• [Passage given]
□ □ □ □
Like clockwork, the dire predictions by the National Hurricane Center in Miami have prompted hurricane-weary Cameron County administrators to take precautions in preparation for the storms.
Those of us who have been through a 'cane or two know a little something about these annual conflagarations. So far, unless you were old enough to be in one like Beulah, more recently Dolly, or – heaven forbid Katrina – we have been mercifully spared.
I was going through my old books yesterday after watching the Weather Channel (El Guero Chano) and I remembered reading the account of a hurricane (or typhoon in he Pacific?) from Jack London's The Heathen. The Tower Book Edition was first printed on March 1946, but the actual stories in the collection date back to his early days, between 1909 and 1911, more than a century ago.
Now, lest someone accuse me of stealing Londons' stuff let me say at the outset that I will only use one or two pages of perhaps a 20-25 page short story to illustrate the power of these storms at sea and his mastery at story-telling.
In this account, London is on a 70-ton pearler heading to Papeete, in French Polynesia, after a successful pearl-buying trip. Enjoy.
"Wind? Out of all my experiences I could not have believed it possible for the wind to blow as it did. There is no describing it. How can one describe a nightmare? It was the same way with that wind. It tore the clothes off our bodies. I say tore them off, and I mean it.
I am not asking you to believe it. I am merely telling something that I saw and felt. There are times when I do not believe it myself. I went through it, and that is enough. One could not face that wind and live.
It was a monstrous thing, and the most monstrous thing about it was that it increased and continued to increase.
Imagine countless millions and billions of tons of sand. Imagine this sand tearing along at ninety, a hundred, a hundred and twenty, or any other number of miles per hour. Imagine, further, this sand to be invisible, impalpable, yet to retain all the weight and density of sand. Do all this, and you may get a vague inkling of what that wind was like.
Perhaps sand is not the right comparison.
□ □ □ □
• [Collected data]

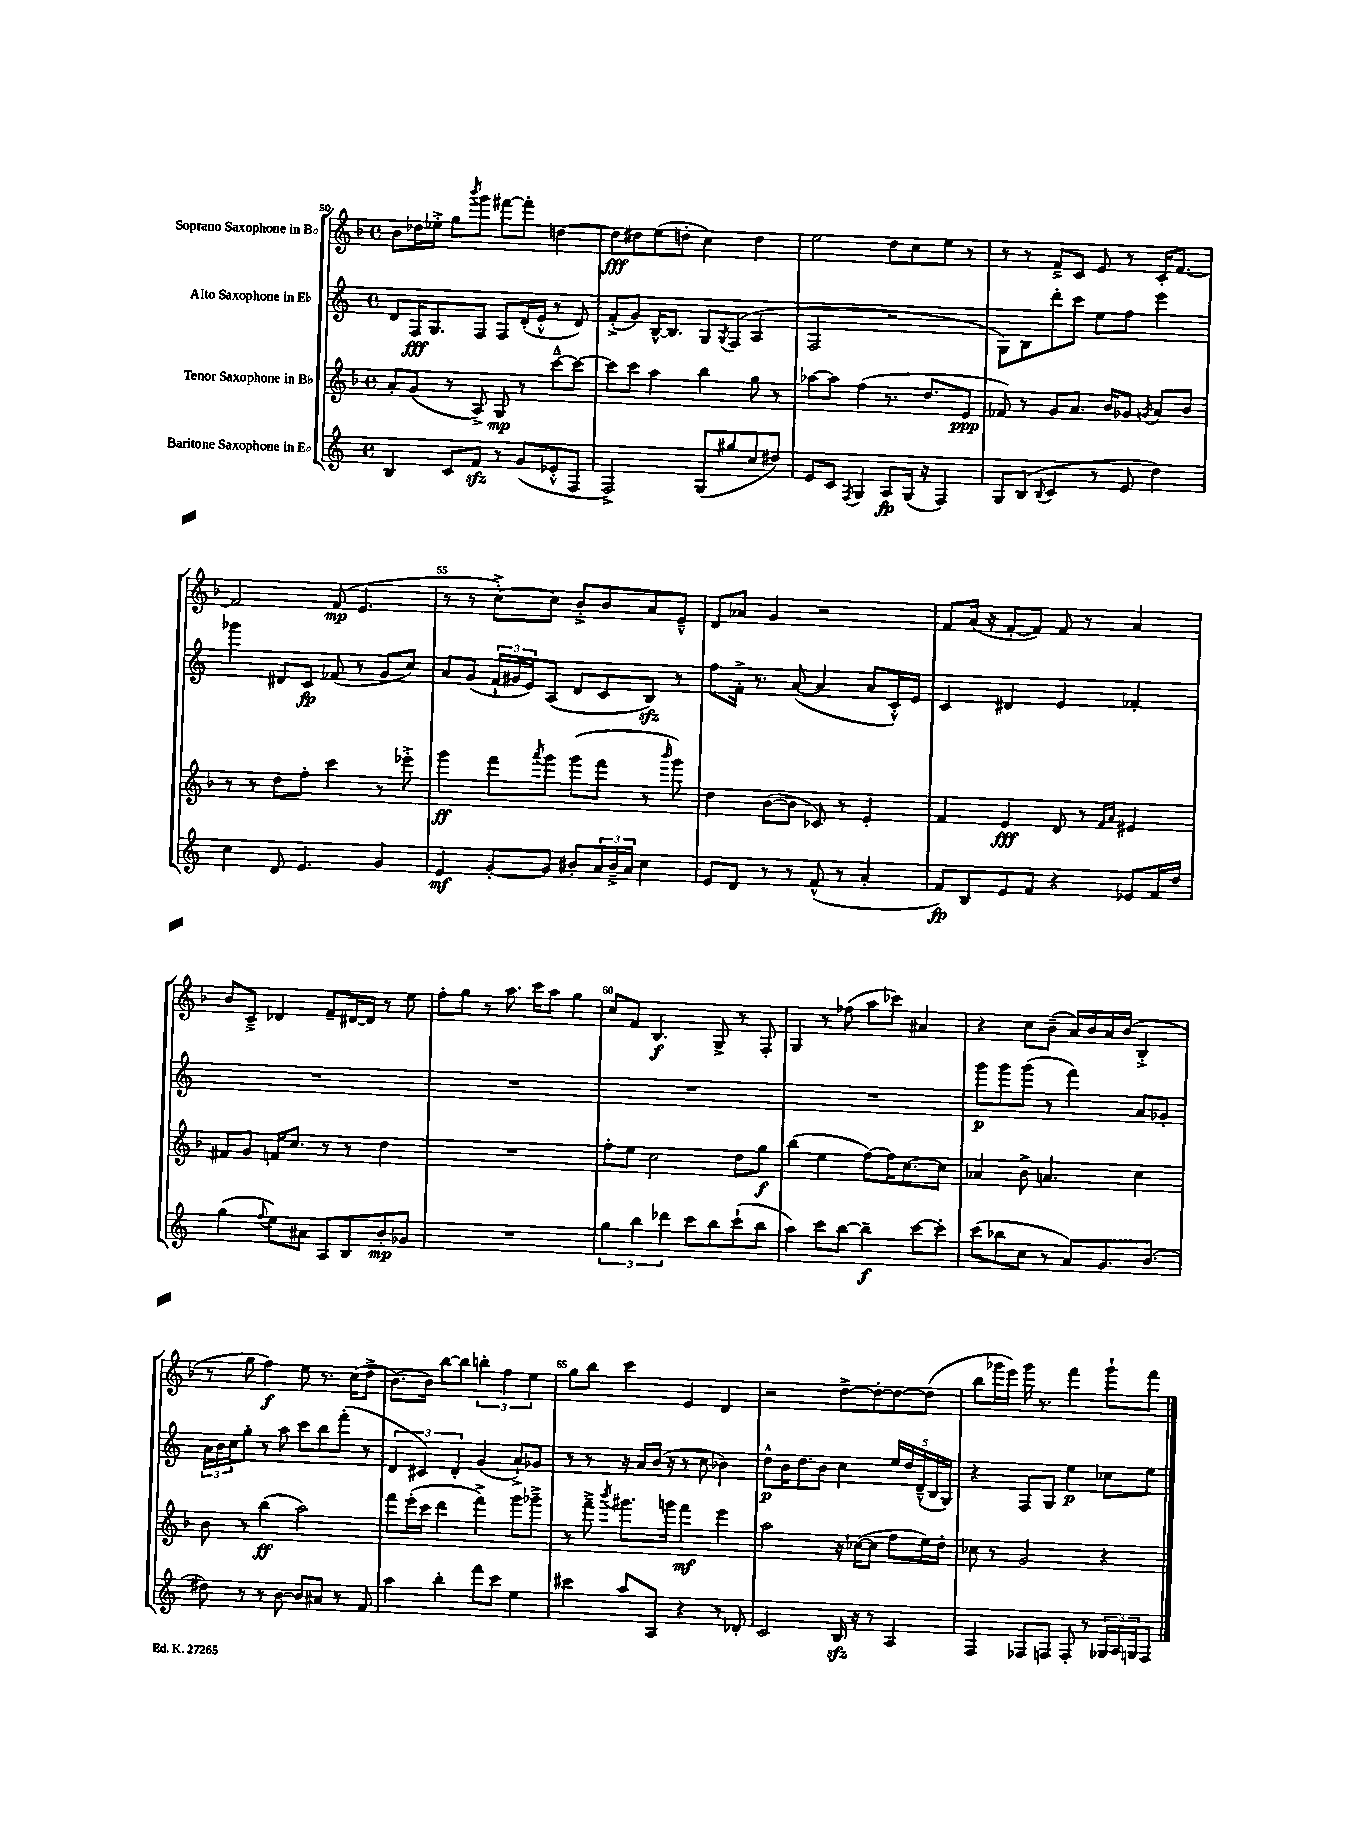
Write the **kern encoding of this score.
□ □ □ □
• [Set of tasks]
1. In the hurricane passage, where was the 70-ton pearler heading?
2. Go on with the hurricane passage, picking up right after its final sentence.

• [Replies]
1. Papeete, in French Polynesia.

2.
Consider it mud, invisible, impalpable, but heavy as mud. Nay, it goes beyond that. Consider every molecule of air to be a mud-bank in itself. Then try to imagine the multitudinous impact of mud-banks - no, it is beyond me. Language may be adequate to express the ordinary conditions of life, but it cannot possibly express any of the conditions of so enormous a blast of wind.
It would have been better had I stuck by my original intention of not attempting a description.
I will say this much: The sea, which had risen at first, was beaten down by that wind. More – it seemed as if the whole ocean had been sucked up in the maw of the hurricane and hurled on through that portion of space which previously had been occupied by the air...
... I was in a state of stunned, numbed, paralyzed collapse from enduring the impact of the wind, and I think I was just about ready to give up and die when the center smote us. The blow we received was an absolute lull. There was not a breath of air. The effect on one was sickening. Remember that for hours we had been at terrific muscular tension, withstanding the awful pressure of that wind.
And then, suddenly, the pressure was removed. I know that I felt as though I were about to expand, to fly apart in all directions. It seemed as if every atom composing my body was repelling every other atom, and was on the verge of rushing off irresistibly into space. But that lasted only for a moment. Destruction was upon us.
In the absence of the wind and its pressure, the sea rose. It jumped, it leaped, it soared straight toward the clouds. Remember, from every point of the compass that inconceivable wind was blowing in toward the center of calm. The result was that the seas sprang up from every point of the compass. There was no wind to check them. They popped up like corks released from the bottom of a pail of water.
There was no system to them, no stability. They were hollow, maniacal seas.
They were eighty feet high at the least. They were not seas at all. They resembled no sea a man had ever seen. They were splashes, monstrous splashes, that is all, splashes that were eighty feet high. Eighty! They were more than eighty. They went over our mastheads. They were spouts, explosions.
They were drunken. They fell anywhere, anyhow. They jostled one another, they collided. They rushed together and collapsed upon one another, or fell apart like a thousand waterfalls all at once. It was no ocean any man ever dreamed of, that hurricane-center. It was confusion thrice confounded. It was anarchy. It was a hell-pit of sea water gone mad."

(Now was that awesome writing or what? Do yourself a favor. Read the entire story or better still buy the book for the entire account. It's a keeper.)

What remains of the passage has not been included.